La cara b del turismo de masas: contra la ciudad privatizada

Todos somos turistas, masas low cost. / ANDREA MEROLA

Todos somos turistas, masas low cost. / ANDREA MEROLA / fernando franco

Fernando Franco

Fernando Franco

Tuve un sueño extraño que viví con desasosiego entre las sábanas, con la sensación de quien se siente ajeno ahí donde ha vivido, extranjero en tu propia tierra, en ese espacio urbano en el que has crecido y conforma tu memoria emocional. Soñé que volvía a Vigo como de un lugar lejano o quizás de un más allá de la vida o como un emigrante que vuelve a sus raíces tras mucho tiempo alejado. Sentí que caminaba entre las calles de mi barrio viejo invadido por la sorpresa, el desarraigo, la pesadumbre de sentirme ajeno en mi geografía más íntima. Aquella Plaza de la Constitución que vi en mi sueño mantenía su estructura original, sus arcos pétreos, pero ya no había vecinos en el edificio en que yo había vivido junto al viejo ayuntamiento, sino transeúntes ruidosos, gente con sus maletas que ocupaba sus pisos por unos días con acentos o idiomas ajenos al gallego; bajo los arcos de uno y otro lado de la plaza convivían y competían franquicias de capital extranjero pero ya no quedaba ninguno de nuestros antiguos bares, y las terrazas se extendían por la plaza como si fuera suya, llenándola de mesas y gentes vociferantes.

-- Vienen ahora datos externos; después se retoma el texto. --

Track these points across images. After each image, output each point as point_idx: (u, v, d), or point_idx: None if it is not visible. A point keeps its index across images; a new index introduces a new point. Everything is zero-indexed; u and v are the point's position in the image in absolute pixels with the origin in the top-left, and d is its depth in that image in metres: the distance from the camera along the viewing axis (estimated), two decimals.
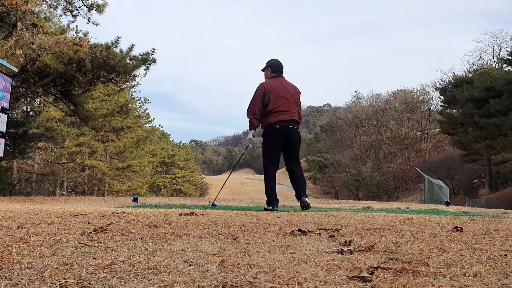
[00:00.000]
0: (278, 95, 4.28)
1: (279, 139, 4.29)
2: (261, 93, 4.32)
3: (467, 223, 2.57)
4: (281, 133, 4.26)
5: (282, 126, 4.25)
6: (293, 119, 4.30)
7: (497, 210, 6.16)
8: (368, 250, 1.37)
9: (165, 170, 36.92)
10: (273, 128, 4.27)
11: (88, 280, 0.90)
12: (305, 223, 2.42)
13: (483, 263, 1.17)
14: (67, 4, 9.76)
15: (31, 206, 3.91)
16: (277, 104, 4.25)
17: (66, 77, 8.98)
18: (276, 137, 4.29)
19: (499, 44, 36.19)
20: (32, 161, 17.66)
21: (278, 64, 4.54)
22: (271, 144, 4.33)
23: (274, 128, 4.26)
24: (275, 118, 4.25)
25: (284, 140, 4.30)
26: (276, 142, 4.31)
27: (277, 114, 4.24)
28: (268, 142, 4.35)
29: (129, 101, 23.98)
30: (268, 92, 4.30)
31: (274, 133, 4.28)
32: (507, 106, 20.07)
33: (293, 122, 4.33)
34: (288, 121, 4.27)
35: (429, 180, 19.18)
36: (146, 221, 2.25)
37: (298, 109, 4.42)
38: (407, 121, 44.45)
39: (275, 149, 4.33)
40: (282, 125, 4.25)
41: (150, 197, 12.44)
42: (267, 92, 4.29)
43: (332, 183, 43.73)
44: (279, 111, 4.24)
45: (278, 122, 4.24)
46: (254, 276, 0.97)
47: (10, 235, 1.59)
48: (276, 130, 4.26)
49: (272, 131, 4.30)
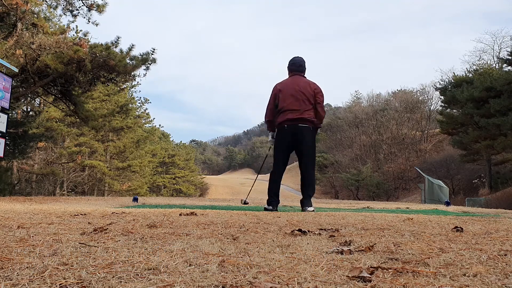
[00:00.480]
0: (287, 94, 4.16)
1: (287, 139, 4.18)
2: (273, 94, 4.27)
3: (467, 223, 2.57)
4: (289, 132, 4.14)
5: (290, 125, 4.13)
6: (303, 118, 4.11)
7: (497, 210, 6.16)
8: (368, 250, 1.37)
9: (165, 170, 36.93)
10: (281, 128, 4.19)
11: (88, 280, 0.90)
12: (305, 223, 2.42)
13: (483, 263, 1.17)
14: (67, 4, 9.76)
15: (31, 206, 3.91)
16: (286, 103, 4.14)
17: (66, 77, 8.98)
18: (283, 137, 4.19)
19: (499, 44, 36.23)
20: (32, 161, 17.66)
21: (295, 63, 4.38)
22: (278, 144, 4.25)
23: (282, 128, 4.17)
24: (283, 117, 4.15)
25: (293, 139, 4.16)
26: (283, 142, 4.21)
27: (285, 113, 4.13)
28: (277, 142, 4.27)
29: (129, 101, 23.97)
30: (278, 91, 4.23)
31: (282, 133, 4.20)
32: (507, 106, 20.07)
33: (304, 121, 4.12)
34: (297, 119, 4.11)
35: (429, 180, 19.18)
36: (146, 221, 2.25)
37: (316, 107, 4.18)
38: (407, 121, 44.46)
39: (282, 150, 4.24)
40: (290, 124, 4.13)
41: (150, 197, 12.44)
42: (277, 92, 4.23)
43: (332, 183, 43.74)
44: (287, 109, 4.13)
45: (286, 121, 4.13)
46: (254, 276, 0.97)
47: (10, 235, 1.59)
48: (284, 129, 4.16)
49: (280, 131, 4.21)
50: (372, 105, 51.44)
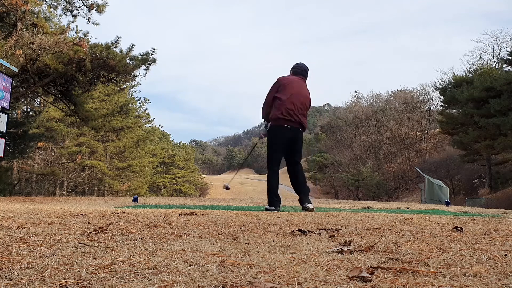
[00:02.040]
0: (294, 94, 4.20)
1: (286, 139, 4.22)
2: (277, 85, 4.28)
3: (467, 223, 2.57)
4: (290, 134, 4.19)
5: (292, 126, 4.19)
6: (301, 122, 4.24)
7: (497, 210, 6.16)
8: (368, 250, 1.37)
9: (165, 170, 36.91)
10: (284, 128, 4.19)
11: (88, 280, 0.90)
12: (305, 223, 2.42)
13: (483, 263, 1.17)
14: (67, 4, 9.77)
15: (31, 206, 3.91)
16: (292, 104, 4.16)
17: (66, 77, 8.98)
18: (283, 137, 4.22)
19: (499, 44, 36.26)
20: (32, 161, 17.66)
21: (300, 67, 4.47)
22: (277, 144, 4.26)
23: (285, 128, 4.18)
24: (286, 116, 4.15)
25: (291, 140, 4.24)
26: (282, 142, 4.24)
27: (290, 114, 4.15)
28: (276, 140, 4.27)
29: (129, 101, 23.96)
30: (283, 85, 4.24)
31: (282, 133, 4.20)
32: (507, 106, 20.06)
33: (301, 125, 4.26)
34: (298, 123, 4.21)
35: (429, 180, 19.17)
36: (146, 221, 2.25)
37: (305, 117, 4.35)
38: (407, 121, 44.45)
39: (280, 150, 4.27)
40: (292, 126, 4.18)
41: (150, 197, 12.44)
42: (282, 85, 4.24)
43: (332, 183, 43.73)
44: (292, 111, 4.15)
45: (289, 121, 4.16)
46: (254, 276, 0.97)
47: (10, 235, 1.59)
48: (287, 129, 4.18)
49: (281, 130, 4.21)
50: (372, 105, 51.43)
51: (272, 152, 4.28)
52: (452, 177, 29.47)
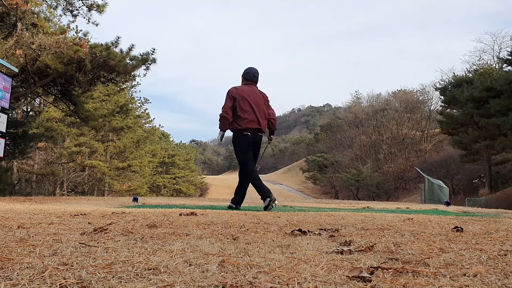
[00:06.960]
0: (248, 103, 4.45)
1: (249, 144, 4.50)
2: (231, 96, 4.48)
3: (467, 223, 2.57)
4: (252, 139, 4.48)
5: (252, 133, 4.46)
6: (261, 128, 4.52)
7: (497, 210, 6.16)
8: (368, 250, 1.37)
9: (165, 170, 36.91)
10: (245, 135, 4.46)
11: (88, 280, 0.90)
12: (305, 223, 2.42)
13: (483, 263, 1.17)
14: (67, 4, 9.76)
15: (31, 206, 3.91)
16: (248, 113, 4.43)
17: (66, 77, 8.97)
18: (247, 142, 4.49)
19: (499, 44, 36.21)
20: (32, 161, 17.66)
21: (250, 72, 4.67)
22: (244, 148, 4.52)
23: (246, 135, 4.46)
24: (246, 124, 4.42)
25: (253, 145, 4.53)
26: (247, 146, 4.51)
27: (249, 122, 4.43)
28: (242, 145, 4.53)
29: (129, 101, 23.95)
30: (237, 96, 4.45)
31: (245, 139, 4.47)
32: (507, 106, 20.05)
33: (261, 131, 4.55)
34: (257, 129, 4.49)
35: (429, 180, 19.16)
36: (146, 221, 2.25)
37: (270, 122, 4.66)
38: (407, 121, 44.45)
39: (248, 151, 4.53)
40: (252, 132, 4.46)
41: (150, 197, 12.44)
42: (236, 96, 4.45)
43: (332, 183, 43.73)
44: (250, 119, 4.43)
45: (249, 129, 4.44)
46: (254, 276, 0.97)
47: (10, 235, 1.59)
48: (247, 136, 4.46)
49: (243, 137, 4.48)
50: (372, 105, 51.43)
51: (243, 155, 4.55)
52: (452, 177, 29.48)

Quería despertarme pero no podía dejar aquel desazonante sueño. El edificio de Joaquín Yáñez en cuyo bajo antes hubo una frutería y en cuyo primero vivían los Jarabo, había sido comprado por fondos de inversión; era como un hostel con servicios comunes para los visitantes; al lado, en el que vivió mi abuela y generaciones de otras familias, no había más que pisos de alquiler vacacional: la pequeña tienda de ultramarinos junto a la Piedra era una oficina de turismo y, en cuanto al comercio, era una sucesión de pastiches, tiendas de souvenirs y baratijas todas iguales; era más sencillo comprar una gaita o un sombrero andaluz que pan de molde para hacer un sandwich. ¿Y los vecinos? Casi no quedaban, habían sido expulsados a la periferia al no poder pagar los disparados alquileres. En su lugar, los pisos que habían sido vendidos los ocupaban profesionales de alto standing o gentes que hablaban otros idiomas.

Cuando me desperté pensé que el sueño, si acaso, había sido premonitorio. Eso ya era una realidad en diversas ciudades de España; en el barrio viejo de Barcelona, en Cádiz, Sevilla, Granada, en Santiago mismo, convertido en un parque temático del apóstol. Algunas ciudades se están muriendo de éxito turístico y sus edificios son un pastel para los inversores rentistas si pueden comprarlos enteros o por partes, y cambiar a sus residentes por transeúntes con alquileres mucho más rentables. A unos los echan los altos alquileres y otros huyen aterrorizados al ver en qué han quedado sus viejos barrios del alma, privatizadas sus calles, especuladas sus viviendas, usurpados sus bienes comunes por capitales que rentabilizan con masas de turistas, expoliada su vida vecinal de antaño. En los últimos diez años los alquileres han subido un 51,4 por ciento y los salarios un 3,4. No hablemos de los precios de los alimentos ¡Qué buenos cimientos para una revolución, ni pan ni vivienda!

Quién se opone al turismo? Nadie. Todo somos turistas, masas que nos movemos si es posible low cost. Podríamos escribir páginas en su defensa pero la evolución del mismo en los últimos tiempos en las ciudades de mayor atracción aconseja, o más bien exige con premura, regularlo para hacerlo más sostenible. No queremos ser Venecia, ni Ramblas de Barcelona vaciadas de vecinos sus centros históricos, ni Baleares con su destrucción acelerada de los recursos naturales, ni Canarias, con mucho turismo y nula distribución de la riqueza porque el PIB se recupera pero con desigual reparto y el empleo aumenta pero precarizado.

Todos somos turistas, masas que se mueven con reclamos pero cuyo descontrol exige gobernantes que paren el desenfreno natural de los intereses económicos. Los alcaldes, si en primer lugar deben mejorar lo propio y atraer flujos de visitantes, congresos... como ha hecho el de Vigo, tienen la misión de controlar sus efectos dañinos porque ¿a quien sirve la Administración? Avisos ya los tienen, experiencias para reflexionar sobre ellas, incluso ejemplos de cómo hay que andar con pies de plomo porque hay que regular un mercado inmobiliario que se resiste con uñas y dientes a que limiten su naturaleza privatizadora, su curso natural desbocado.